Les membres du Gouvernement venus en Algérie à l’occasion des fêtes du Centenaire, les personnalités éminentes qui, sans faire partie du Gouvernement, appartiennent cependant à l’élite de la mère patrie, ont particulièrement remarqué les discours prononcés par votre Président.

Ces discours ont été pour eux une véritable révélation ; ils ne soupçonnaient pas que parmi les indigènes d’Algérie il s’en fût trouvé d’aussi cultivés, d’aussi distingués. Et si nous avions dû, nous, administration, citer des exemples de l’œuvre morale accomplie par la France dans ce pays, eh bien, vous ne serez pas surpris de m’entendre dire que nos regards se seraient tournés vers M. Sisbane, qui est l’exemple vivant de cette œuvre magnifique dont la France s’enorgueillit.

C’est pourquoi, mon cher Président et Ami, il m’est particulièrement agréable de vous saluer à la place que vous occupez si bien.

Je voudrais aussi, Messieurs, vous exprimer toute ma gratitude pour les paroles que votre Président, parlant tant en votre nom qu’en son nom personnel, m’adressait tout à l’heure.

L’Administration des indigènes est une Administration difficile, difficile pour tous mes collaborateurs et difficile pour moi-même.

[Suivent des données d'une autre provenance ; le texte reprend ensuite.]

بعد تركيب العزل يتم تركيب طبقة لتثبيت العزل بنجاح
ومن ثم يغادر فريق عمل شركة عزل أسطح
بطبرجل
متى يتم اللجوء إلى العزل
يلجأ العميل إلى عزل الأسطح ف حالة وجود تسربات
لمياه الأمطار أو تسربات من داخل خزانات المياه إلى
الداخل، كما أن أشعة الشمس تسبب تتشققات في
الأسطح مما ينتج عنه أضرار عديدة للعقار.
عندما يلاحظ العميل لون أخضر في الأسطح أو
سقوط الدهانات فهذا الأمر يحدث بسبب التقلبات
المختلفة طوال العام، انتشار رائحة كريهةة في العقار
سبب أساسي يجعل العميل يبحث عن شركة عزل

En accomplissant notre devoir, nous ne récoltons pas toujours seulement des satisfactions; les roses qui nous entourent ont souvent .des épines ; mais tout cela est négligeable. La satisfaction du devoir accompli plane sur tout le reste : la seule gratitude que nous désirons, c’est celle, que vous venez de m’exprimer en termes qui m’ont profondément touché.

Je vous remercie de l’affection dont vous m’honorez. : un des meilleurs souvenirs que j’emporterai de ma longue carrière, c’est celui de vous avoir toujours aimés et de vous avoir toujours loyalement et fidèlement défendus quand vous le méritiez.

Voilà ce que je retiendrai d’une carrière de près d’un demi-siècle passée tout entière au milieu de vous.

C’est vous dire, mes chers amis, toute l’affection que je vous garde, une affection véritable, une affection profonde qui durera autant que moi.